You are a good handler to stop and make it fun again for Aubrie. Perhaps Layla is helping there too. I know my agility dog runs better when I have other dogs in class to handle. I little rivalry maybe?

I am so glad you had a blast, and did so well! Congrats.


----------



## AmberSunrise (Apr 1, 2009)

Wow - congratulations !! Un-retiring a dog is awesome, isn't it?


----------



## sammydog (Aug 23, 2008)

Yay for you! I know my dogs get more hyped when I am running them a the same class/trial. A little rivalry is a good thing! Pictures???


----------



## goldengirls550 (Jun 12, 2008)

Maxs Mom said:


> Wonderful!!!!
> 
> You are a good handler to stop and make it fun again for Aubrie. Perhaps Layla is helping there too. I know my agility dog runs better when I have other dogs in class to handle. I little rivalry maybe?
> 
> I am so glad you had a blast, and did so well! Congrats.
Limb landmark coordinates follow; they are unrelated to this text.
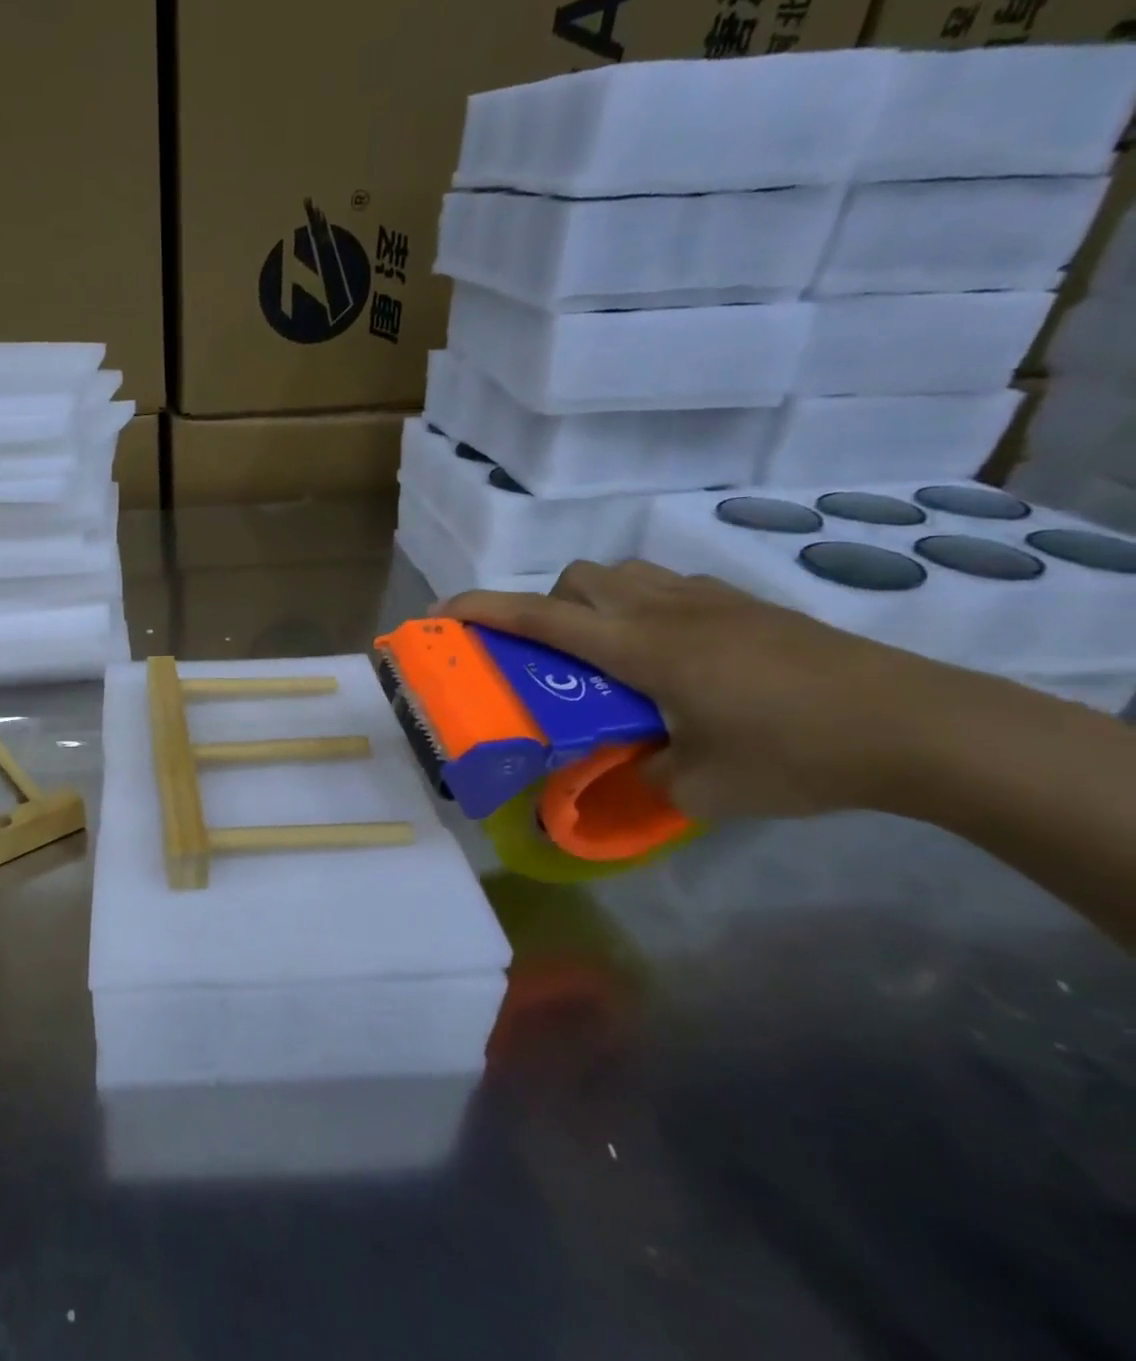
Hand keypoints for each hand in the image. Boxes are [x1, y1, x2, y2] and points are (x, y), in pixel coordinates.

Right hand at [441, 561, 996, 820]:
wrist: (921, 726)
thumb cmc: (798, 755)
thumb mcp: (703, 788)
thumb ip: (641, 782)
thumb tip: (611, 785)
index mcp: (642, 648)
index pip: (542, 617)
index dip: (483, 609)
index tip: (441, 613)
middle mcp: (666, 609)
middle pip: (579, 576)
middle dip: (547, 606)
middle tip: (555, 659)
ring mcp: (711, 600)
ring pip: (624, 572)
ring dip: (595, 601)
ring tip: (609, 654)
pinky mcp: (747, 605)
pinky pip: (668, 586)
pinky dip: (644, 605)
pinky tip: (672, 655)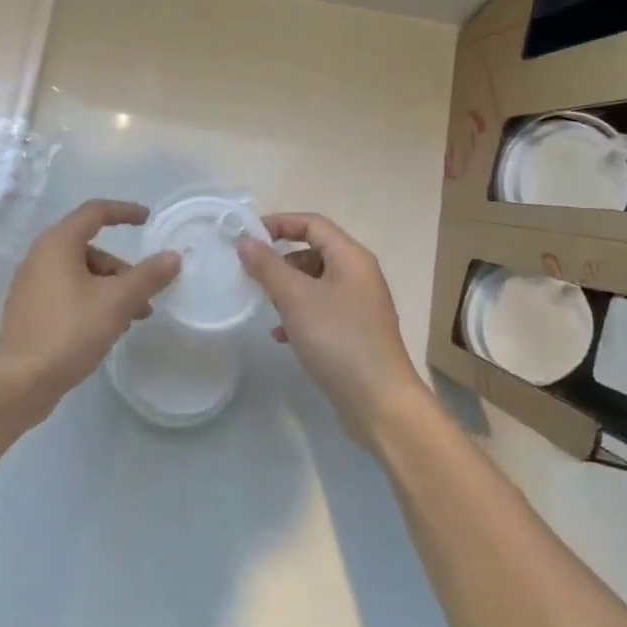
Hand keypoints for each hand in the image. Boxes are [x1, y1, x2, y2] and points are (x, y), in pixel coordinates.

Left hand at [0, 199, 181, 420]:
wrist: (19, 381)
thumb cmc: (69, 330)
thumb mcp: (117, 302)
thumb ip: (148, 276)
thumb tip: (173, 256)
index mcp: (58, 243)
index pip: (95, 212)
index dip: (124, 212)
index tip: (148, 220)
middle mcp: (41, 257)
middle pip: (90, 248)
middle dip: (122, 269)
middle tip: (145, 295)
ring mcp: (32, 285)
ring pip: (81, 275)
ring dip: (110, 290)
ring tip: (131, 320)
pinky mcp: (31, 311)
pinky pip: (68, 294)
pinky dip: (92, 302)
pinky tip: (107, 330)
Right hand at [237, 213, 430, 448]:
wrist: (379, 402)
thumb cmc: (338, 340)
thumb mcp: (296, 298)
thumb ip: (268, 267)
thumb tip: (246, 241)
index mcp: (351, 258)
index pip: (312, 223)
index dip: (279, 223)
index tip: (248, 236)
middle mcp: (359, 275)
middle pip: (314, 252)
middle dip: (280, 261)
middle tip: (252, 276)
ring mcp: (359, 305)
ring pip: (315, 283)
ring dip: (287, 290)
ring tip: (265, 307)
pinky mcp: (355, 332)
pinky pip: (321, 310)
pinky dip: (299, 315)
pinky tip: (281, 336)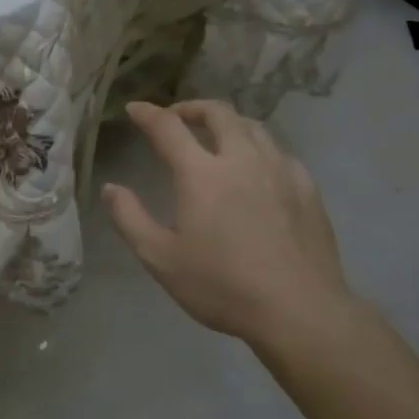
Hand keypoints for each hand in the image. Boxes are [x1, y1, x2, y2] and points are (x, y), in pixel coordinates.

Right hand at [102, 100, 356, 350]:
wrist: (300, 311)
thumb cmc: (222, 286)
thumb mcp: (160, 258)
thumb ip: (130, 218)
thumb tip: (111, 188)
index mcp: (201, 174)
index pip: (168, 127)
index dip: (148, 114)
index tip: (134, 109)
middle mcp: (242, 159)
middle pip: (218, 113)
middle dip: (192, 108)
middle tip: (177, 117)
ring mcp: (280, 170)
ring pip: (253, 127)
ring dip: (227, 123)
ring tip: (216, 136)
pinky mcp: (307, 188)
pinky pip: (278, 152)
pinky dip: (258, 148)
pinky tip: (256, 168)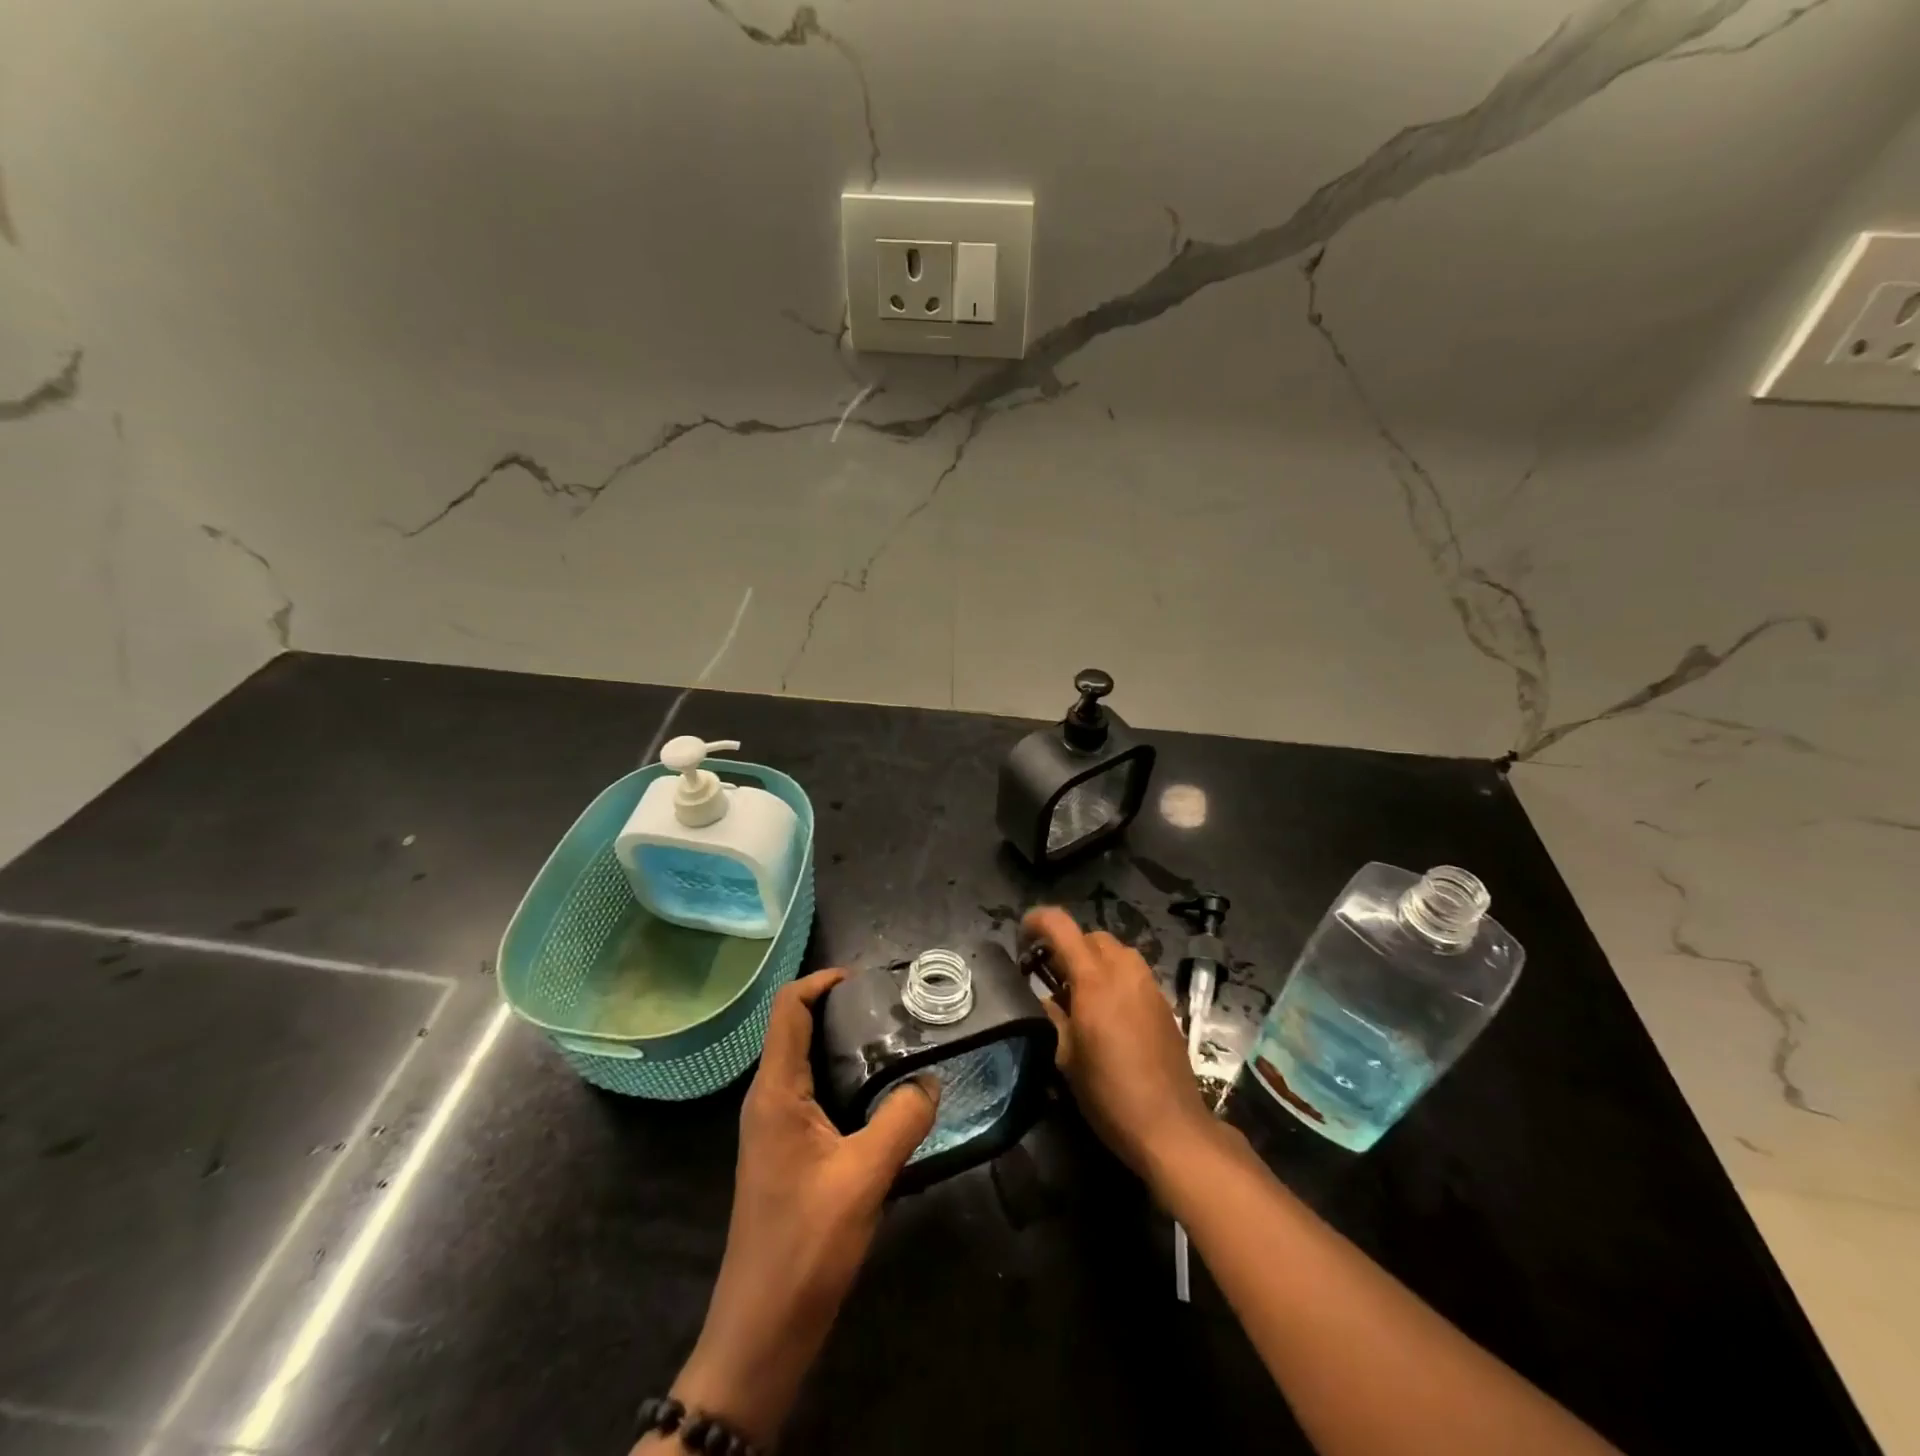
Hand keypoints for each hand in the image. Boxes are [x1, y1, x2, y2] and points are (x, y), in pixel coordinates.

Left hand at [666, 969, 937, 1448]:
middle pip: (795, 1029)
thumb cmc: (806, 1244)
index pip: (787, 1008)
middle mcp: (768, 1099)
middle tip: (892, 1008)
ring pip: (805, 1063)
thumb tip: (931, 1078)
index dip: (820, 981)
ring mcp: (773, 1128)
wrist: (762, 1330)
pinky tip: (881, 1095)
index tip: (865, 978)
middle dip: (839, 1009)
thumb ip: (902, 1119)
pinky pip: (812, 1095)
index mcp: (775, 1091)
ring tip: (894, 1042)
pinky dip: (843, 1079)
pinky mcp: (785, 1153)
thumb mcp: (865, 1176)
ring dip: (842, 1046)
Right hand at [1024, 906, 1215, 1178]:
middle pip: (1091, 936)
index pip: (1061, 926)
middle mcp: (1124, 971)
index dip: (1037, 921)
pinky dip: (1115, 977)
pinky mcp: (1164, 1003)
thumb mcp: (1066, 1058)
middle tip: (1049, 975)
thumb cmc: (1109, 1094)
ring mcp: (1149, 985)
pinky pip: (1134, 973)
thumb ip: (1052, 1016)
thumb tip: (1044, 998)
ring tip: (1080, 993)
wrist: (1171, 1127)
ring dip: (1093, 960)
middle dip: (1067, 946)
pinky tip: (1108, 1012)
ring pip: (1116, 951)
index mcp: (1094, 980)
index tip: (1022, 938)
Layla has helped so much. With my confidence and the way I handle and everything. And Aubrie has taught me patience more than anything! Yes, and we do use the rivalry to our advantage. If Aubrie refuses too many obstacles during class, I have someone hold Aubrie and run and get Layla. Aubrie's a different dog after watching me run with Layla girl!


----------



## goldengirls550 (Jun 12, 2008)

Thank you so much, everyone! Here's the link to the video: http://www.youtube.com/watch?v=Imkv6jLOOMw


----------



## goldengirls550 (Jun 12, 2008)

Sunrise said:


> Wow - congratulations !! Un-retiring a dog is awesome, isn't it?


You are so right. I get such a rush running Layla, but running Aubrie makes me more happy than just about anything. I feel so privileged that she is running to please ME as it has taken a lot of effort to put value to running agility!


----------



## sammydog (Aug 23, 2008)

I cheated, I already watched the video!


----------



## goldengirls550 (Jun 12, 2008)

^^ Heehee. Yep I saw that! And thanks for the comment. Jumping into my arms is one of Lay's signature moves


----------



## sammydog (Aug 23, 2008)

goldengirls550 said:


> ^^ Heehee. Yep I saw that! And thanks for the comment. Jumping into my arms is one of Lay's signature moves


Love it! :


----------



## hawtee (Nov 1, 2006)

Very nice job, looks like a lot of fun in the ring..


----------